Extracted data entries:
◆ ◆ ◆
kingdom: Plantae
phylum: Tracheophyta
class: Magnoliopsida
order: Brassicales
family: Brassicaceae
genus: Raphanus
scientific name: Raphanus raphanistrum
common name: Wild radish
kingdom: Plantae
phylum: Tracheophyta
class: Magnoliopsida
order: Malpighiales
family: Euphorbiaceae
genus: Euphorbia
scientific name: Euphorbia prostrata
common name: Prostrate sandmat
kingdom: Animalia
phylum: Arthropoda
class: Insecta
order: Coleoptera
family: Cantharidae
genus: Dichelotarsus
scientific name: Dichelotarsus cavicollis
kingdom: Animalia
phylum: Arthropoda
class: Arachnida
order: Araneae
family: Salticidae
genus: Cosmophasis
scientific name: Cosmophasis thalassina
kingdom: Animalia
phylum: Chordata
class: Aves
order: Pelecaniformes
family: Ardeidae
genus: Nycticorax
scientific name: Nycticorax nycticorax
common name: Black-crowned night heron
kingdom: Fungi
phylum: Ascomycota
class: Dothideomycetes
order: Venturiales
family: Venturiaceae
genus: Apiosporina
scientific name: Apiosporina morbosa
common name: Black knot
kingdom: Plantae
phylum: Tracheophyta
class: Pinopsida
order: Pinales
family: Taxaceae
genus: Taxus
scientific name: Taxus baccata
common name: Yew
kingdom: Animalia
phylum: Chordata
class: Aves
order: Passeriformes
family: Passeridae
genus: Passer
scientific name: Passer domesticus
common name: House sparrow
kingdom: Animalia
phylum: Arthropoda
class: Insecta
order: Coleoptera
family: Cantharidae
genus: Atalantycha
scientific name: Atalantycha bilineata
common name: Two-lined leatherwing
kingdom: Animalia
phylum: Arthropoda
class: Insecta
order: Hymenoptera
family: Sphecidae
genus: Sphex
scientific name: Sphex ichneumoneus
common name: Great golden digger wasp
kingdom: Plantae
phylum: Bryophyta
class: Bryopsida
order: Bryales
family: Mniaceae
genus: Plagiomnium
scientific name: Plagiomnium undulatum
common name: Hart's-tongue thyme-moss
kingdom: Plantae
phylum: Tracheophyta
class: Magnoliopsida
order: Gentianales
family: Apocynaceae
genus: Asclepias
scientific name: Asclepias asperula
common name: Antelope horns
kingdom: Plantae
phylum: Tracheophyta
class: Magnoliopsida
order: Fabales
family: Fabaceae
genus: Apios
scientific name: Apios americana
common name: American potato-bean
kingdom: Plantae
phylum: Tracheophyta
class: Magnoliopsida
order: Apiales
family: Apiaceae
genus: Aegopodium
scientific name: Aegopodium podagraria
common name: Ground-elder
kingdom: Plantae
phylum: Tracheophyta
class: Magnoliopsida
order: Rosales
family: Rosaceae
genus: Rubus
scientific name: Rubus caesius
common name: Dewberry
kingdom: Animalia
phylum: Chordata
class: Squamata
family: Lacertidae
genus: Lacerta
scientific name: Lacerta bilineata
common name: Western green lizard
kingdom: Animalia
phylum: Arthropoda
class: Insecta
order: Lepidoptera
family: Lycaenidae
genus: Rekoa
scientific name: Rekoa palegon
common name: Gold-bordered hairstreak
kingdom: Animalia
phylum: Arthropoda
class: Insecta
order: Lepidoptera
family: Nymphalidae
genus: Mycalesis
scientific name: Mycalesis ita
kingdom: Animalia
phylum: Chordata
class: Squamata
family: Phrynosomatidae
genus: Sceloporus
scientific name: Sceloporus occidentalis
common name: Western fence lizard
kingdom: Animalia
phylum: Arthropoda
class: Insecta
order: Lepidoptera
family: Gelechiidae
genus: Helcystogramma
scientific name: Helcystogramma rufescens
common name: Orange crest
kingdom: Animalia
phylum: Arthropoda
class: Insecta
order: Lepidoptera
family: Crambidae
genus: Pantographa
◆ ◆ ◆
Written task - Revise the material from the line containing "family: Salticidae" down to the line containing "genus: Passer", both included, changing every "common name" to "vernacular name" and leaving all else as it is. Return only those revised lines.

Final result -
family: Salticidae
genus: Cosmophasis
scientific name: Cosmophasis thalassina
kingdom: Animalia
phylum: Chordata
class: Aves
order: Pelecaniformes
family: Ardeidae
genus: Nycticorax
scientific name: Nycticorax nycticorax
vernacular name: Black-crowned night heron
kingdom: Fungi
phylum: Ascomycota
class: Dothideomycetes
order: Venturiales
family: Venturiaceae
genus: Apiosporina
scientific name: Apiosporina morbosa
vernacular name: Black knot
kingdom: Plantae
phylum: Tracheophyta
class: Pinopsida
order: Pinales
family: Taxaceae
genus: Taxus
scientific name: Taxus baccata
vernacular name: Yew
kingdom: Animalia
phylum: Chordata
class: Aves
order: Passeriformes
family: Passeridae
genus: Passer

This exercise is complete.